EXERCISE PROMPT:
Would you return the lines between the one holding "흠... 역시 50만 명은 엄청나게 많습니다. 그럼 이" and the one holding "Bachas de Piedra de Río de Indonesia", inclusive, and only those, exactly as they stand in the listing below?

+ + +

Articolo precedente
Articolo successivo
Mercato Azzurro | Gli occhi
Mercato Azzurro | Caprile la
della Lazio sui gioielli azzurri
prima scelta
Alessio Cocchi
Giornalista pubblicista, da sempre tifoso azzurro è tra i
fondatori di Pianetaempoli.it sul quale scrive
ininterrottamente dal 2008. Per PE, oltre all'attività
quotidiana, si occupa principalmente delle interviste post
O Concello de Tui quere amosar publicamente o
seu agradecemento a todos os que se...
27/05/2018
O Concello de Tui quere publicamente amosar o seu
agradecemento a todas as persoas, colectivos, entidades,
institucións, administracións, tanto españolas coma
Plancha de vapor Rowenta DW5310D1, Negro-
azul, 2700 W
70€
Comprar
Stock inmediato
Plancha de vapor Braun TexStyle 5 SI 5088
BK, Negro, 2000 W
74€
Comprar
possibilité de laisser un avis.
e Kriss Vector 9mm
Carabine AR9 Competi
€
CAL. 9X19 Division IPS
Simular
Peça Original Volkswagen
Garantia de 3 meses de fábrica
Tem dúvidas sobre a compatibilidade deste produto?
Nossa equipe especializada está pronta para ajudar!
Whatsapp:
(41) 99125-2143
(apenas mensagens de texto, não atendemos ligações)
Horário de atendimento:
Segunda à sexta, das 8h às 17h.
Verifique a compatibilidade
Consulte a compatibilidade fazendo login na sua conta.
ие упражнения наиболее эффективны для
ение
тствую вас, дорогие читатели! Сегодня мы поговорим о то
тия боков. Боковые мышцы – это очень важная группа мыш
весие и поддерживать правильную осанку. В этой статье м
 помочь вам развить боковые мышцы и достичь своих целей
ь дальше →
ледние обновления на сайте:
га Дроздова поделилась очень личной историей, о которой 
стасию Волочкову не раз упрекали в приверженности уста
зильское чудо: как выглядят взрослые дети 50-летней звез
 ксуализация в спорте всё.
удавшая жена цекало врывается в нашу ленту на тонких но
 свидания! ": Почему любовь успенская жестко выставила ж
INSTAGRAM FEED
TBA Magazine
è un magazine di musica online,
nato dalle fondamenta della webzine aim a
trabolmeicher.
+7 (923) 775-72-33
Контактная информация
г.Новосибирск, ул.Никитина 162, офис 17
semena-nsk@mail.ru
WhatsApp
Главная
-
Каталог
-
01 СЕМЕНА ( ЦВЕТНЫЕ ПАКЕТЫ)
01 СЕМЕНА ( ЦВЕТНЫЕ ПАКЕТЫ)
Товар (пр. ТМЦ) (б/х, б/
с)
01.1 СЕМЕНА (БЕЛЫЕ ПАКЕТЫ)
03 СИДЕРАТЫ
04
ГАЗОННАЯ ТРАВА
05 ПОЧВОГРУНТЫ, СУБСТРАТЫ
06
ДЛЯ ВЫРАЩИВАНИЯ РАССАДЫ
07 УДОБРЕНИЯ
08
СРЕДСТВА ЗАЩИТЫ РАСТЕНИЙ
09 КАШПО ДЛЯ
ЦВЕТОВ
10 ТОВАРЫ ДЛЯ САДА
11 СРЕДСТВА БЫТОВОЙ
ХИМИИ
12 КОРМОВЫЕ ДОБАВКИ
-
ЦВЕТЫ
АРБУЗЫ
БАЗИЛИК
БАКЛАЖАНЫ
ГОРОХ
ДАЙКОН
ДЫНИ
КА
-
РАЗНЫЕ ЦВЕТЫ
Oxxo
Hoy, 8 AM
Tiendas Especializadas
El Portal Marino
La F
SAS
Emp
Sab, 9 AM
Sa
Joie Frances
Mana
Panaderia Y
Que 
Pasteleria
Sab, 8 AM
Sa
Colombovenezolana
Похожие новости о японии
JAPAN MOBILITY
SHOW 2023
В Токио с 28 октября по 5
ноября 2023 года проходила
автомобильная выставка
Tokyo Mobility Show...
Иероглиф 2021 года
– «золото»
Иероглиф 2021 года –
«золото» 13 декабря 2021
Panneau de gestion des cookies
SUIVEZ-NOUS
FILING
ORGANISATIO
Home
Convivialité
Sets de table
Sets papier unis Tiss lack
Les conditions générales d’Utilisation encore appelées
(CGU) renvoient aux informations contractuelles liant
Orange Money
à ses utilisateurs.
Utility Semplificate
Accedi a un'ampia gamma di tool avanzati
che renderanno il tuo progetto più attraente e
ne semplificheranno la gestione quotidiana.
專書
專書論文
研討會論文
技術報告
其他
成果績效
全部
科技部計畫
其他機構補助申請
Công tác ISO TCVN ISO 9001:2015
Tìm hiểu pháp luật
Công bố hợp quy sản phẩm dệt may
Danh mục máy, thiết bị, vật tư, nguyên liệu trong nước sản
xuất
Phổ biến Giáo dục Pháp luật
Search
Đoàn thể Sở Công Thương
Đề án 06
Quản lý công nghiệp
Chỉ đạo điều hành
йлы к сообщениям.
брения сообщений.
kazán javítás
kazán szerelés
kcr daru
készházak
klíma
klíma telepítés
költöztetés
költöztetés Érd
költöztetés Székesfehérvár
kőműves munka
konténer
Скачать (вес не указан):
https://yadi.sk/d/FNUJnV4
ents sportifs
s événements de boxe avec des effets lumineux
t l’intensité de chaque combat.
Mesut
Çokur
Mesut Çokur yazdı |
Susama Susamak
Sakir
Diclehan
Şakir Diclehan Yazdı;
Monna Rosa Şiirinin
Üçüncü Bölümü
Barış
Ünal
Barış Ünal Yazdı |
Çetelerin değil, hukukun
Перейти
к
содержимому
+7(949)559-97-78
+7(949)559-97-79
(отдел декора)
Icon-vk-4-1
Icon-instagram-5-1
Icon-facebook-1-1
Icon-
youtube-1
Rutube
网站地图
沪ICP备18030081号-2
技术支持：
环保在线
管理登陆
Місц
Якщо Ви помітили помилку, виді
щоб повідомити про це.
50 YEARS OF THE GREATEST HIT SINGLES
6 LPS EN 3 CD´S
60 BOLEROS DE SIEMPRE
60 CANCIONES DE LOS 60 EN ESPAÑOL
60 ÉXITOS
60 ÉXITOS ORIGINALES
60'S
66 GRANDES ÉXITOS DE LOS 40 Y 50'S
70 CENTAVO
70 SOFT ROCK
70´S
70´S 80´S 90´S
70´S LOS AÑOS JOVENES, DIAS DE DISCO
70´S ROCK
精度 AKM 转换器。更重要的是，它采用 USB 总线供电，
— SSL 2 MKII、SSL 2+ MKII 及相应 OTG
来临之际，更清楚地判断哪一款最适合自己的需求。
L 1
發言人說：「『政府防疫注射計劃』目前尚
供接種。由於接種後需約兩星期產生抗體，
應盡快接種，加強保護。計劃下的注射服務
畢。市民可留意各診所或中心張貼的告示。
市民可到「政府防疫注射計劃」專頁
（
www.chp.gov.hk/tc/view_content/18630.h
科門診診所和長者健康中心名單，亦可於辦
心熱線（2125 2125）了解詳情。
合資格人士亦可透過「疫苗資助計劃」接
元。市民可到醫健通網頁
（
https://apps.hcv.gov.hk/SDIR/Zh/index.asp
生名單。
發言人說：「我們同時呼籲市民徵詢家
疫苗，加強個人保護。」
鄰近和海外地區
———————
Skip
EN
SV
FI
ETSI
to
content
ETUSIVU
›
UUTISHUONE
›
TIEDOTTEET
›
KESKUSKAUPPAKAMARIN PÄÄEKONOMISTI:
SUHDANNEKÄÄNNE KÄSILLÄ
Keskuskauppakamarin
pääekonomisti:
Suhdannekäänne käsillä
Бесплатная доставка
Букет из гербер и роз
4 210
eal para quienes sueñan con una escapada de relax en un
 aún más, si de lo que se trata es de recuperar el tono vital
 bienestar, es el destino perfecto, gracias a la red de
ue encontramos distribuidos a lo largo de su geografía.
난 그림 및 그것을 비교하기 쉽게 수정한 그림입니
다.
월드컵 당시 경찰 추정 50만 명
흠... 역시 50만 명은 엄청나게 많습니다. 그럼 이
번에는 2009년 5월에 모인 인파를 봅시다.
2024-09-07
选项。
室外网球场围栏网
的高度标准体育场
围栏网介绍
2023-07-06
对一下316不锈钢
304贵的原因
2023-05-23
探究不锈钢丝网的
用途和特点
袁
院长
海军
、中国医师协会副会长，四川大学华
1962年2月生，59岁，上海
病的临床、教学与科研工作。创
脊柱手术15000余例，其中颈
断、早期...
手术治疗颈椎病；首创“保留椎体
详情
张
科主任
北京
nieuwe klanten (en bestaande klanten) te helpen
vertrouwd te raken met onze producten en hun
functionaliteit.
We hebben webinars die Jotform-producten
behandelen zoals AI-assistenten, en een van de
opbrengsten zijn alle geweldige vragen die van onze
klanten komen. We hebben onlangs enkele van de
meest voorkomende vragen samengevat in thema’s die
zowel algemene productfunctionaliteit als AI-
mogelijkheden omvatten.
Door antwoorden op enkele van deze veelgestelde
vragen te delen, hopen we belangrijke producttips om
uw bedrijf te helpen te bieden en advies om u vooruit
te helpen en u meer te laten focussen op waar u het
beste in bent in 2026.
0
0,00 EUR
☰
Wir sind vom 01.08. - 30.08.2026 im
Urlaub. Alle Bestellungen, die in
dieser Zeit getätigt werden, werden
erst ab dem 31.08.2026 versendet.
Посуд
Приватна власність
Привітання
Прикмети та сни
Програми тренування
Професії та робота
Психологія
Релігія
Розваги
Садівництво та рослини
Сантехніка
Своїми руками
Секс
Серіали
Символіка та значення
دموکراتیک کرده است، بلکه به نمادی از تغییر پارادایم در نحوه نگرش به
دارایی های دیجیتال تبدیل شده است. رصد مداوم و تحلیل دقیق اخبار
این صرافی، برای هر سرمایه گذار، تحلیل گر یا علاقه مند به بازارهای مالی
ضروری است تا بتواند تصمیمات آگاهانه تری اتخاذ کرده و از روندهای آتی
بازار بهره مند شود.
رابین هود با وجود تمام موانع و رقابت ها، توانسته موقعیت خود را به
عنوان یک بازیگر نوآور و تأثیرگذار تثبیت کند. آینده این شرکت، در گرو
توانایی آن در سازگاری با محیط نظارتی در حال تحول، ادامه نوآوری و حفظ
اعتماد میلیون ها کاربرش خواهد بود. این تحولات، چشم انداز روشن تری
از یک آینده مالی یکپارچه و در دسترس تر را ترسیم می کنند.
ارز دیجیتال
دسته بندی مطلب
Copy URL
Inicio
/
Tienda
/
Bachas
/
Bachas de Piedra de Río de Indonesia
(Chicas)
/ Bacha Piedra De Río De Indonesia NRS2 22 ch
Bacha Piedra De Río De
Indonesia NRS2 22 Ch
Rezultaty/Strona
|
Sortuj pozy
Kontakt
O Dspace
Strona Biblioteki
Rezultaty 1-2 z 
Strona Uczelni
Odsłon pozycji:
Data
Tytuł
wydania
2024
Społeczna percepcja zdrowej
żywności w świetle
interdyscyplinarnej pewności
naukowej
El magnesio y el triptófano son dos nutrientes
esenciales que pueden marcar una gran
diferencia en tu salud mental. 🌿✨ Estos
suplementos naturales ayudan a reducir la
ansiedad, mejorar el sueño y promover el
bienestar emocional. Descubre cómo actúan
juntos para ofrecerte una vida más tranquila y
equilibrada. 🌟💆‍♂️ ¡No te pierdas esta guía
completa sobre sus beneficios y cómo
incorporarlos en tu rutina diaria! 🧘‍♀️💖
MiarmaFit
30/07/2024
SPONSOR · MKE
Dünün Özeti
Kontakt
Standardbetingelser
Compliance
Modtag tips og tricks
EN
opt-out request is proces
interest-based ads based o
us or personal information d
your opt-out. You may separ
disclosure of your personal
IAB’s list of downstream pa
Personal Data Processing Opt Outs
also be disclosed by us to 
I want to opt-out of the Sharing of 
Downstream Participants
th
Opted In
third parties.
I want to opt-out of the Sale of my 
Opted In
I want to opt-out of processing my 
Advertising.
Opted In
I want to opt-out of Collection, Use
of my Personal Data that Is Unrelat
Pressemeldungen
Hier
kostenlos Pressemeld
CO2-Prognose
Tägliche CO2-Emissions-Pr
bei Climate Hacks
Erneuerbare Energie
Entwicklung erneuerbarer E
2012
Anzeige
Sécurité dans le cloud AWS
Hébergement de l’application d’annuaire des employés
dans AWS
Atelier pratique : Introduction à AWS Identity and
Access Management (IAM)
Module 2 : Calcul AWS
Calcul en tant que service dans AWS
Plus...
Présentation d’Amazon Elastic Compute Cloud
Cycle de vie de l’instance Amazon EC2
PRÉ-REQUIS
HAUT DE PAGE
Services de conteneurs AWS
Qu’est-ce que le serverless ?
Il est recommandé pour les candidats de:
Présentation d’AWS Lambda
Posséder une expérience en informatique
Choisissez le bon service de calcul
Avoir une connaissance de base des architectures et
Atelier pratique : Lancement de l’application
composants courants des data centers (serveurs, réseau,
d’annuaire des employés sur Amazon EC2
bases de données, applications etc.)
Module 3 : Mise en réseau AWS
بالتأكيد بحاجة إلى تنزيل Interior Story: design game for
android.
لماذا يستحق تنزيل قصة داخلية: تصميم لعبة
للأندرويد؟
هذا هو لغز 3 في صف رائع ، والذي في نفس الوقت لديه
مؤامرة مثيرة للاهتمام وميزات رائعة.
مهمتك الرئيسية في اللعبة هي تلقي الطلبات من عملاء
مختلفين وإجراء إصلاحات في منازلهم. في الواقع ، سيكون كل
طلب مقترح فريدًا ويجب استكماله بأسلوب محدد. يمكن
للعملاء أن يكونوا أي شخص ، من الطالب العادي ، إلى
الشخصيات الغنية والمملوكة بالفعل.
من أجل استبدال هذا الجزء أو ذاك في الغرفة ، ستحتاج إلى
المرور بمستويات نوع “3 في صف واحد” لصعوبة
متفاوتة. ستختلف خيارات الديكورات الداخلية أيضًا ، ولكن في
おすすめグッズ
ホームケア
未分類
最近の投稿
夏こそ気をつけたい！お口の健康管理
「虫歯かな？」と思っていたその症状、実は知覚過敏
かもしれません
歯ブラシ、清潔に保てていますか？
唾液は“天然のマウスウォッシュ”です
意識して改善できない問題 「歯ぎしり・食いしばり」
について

+ + +

EXPECTED OUTPUT:
흠... 역시 50만 명은 엄청나게 많습니다. 그럼 이
번에는 2009년 5월에 모인 인파를 봅시다.
2024-09-07
选项。
室外网球场围栏网
的高度标准体育场
围栏网介绍
2023-07-06
对一下316不锈钢
304贵的原因
2023-05-23
探究不锈钢丝网的
用途和特点
袁
院长
海军
、中国医师协会副会长，四川大学华
1962年2月生，59岁，上海
病的临床、教学与科研工作。创
脊柱手术15000余例，其中颈
断、早期...
手术治疗颈椎病；首创“保留椎体
详情
张
科主任
北京
nieuwe klanten (en bestaande klanten) te helpen
vertrouwd te raken met onze producten en hun
functionaliteit.
We hebben webinars die Jotform-producten
behandelen zoals AI-assistenten, en een van de
opbrengsten zijn alle geweldige vragen die van onze
klanten komen. We hebben onlangs enkele van de
meest voorkomende vragen samengevat in thema’s die
zowel algemene productfunctionaliteit als AI-
mogelijkheden omvatten.
Door antwoorden op enkele van deze veelgestelde
vragen te delen, hopen we belangrijke producttips om
uw bedrijf te helpen te bieden en advies om u vooruit
te helpen en u meer te laten focussen op waar u het
beste in bent in 2026.
0
0,00 EUR
☰
Wir sind vom 01.08. - 30.08.2026 im
Urlaub. Alle Bestellungen, die in
dieser Zeit getätigt werden, werden
erst ab dem 31.08.2026 versendet.
Посуд
Приватна власність
Привітання
Прикмети та сни
Програми тренування
Професії та робота
Психологія
Релігія
Розваги
Садівництво та рослини
Сантехніка
Своїми руками
Секс
Серіали
Символіка та значення
دموکراتیک کرده است، بلکه به نمادی از تغییر پارادایم در نحوه نگرش به
دارایی های دیجیتال تبدیل شده است. رصد مداوم و تحلیل دقیق اخبار
این صرافی، برای هر سرمایه گذار، تحلیل گر یا علاقه مند به بازارهای مالی
ضروری است تا بتواند تصمیمات آگاهانه تری اتخاذ کرده و از روندهای آتی
بازار بهره مند شود.
رابین هود با وجود تمام موانع و رقابت ها، توانسته موقعیت خود را به
عنوان یک بازیگر نوآور و تأثیرگذار تثبیت کند. آینده این شرکت، در گرو
توانایی آن در سازگاری با محیط نظارتی در حال تحول، ادامه نوآوری و حفظ
اعتماد میلیون ها کاربرش خواهد بود. این تحولات، چشم انداز روشن تری
از یک آینده مالی یکپارچه و در دسترس تر را ترسیم می کنند.
ارز دیجیتال
دسته بندی مطلب
Copy URL
Inicio
/
Tienda
/
Bachas
/
Bachas de Piedra de Río de Indonesia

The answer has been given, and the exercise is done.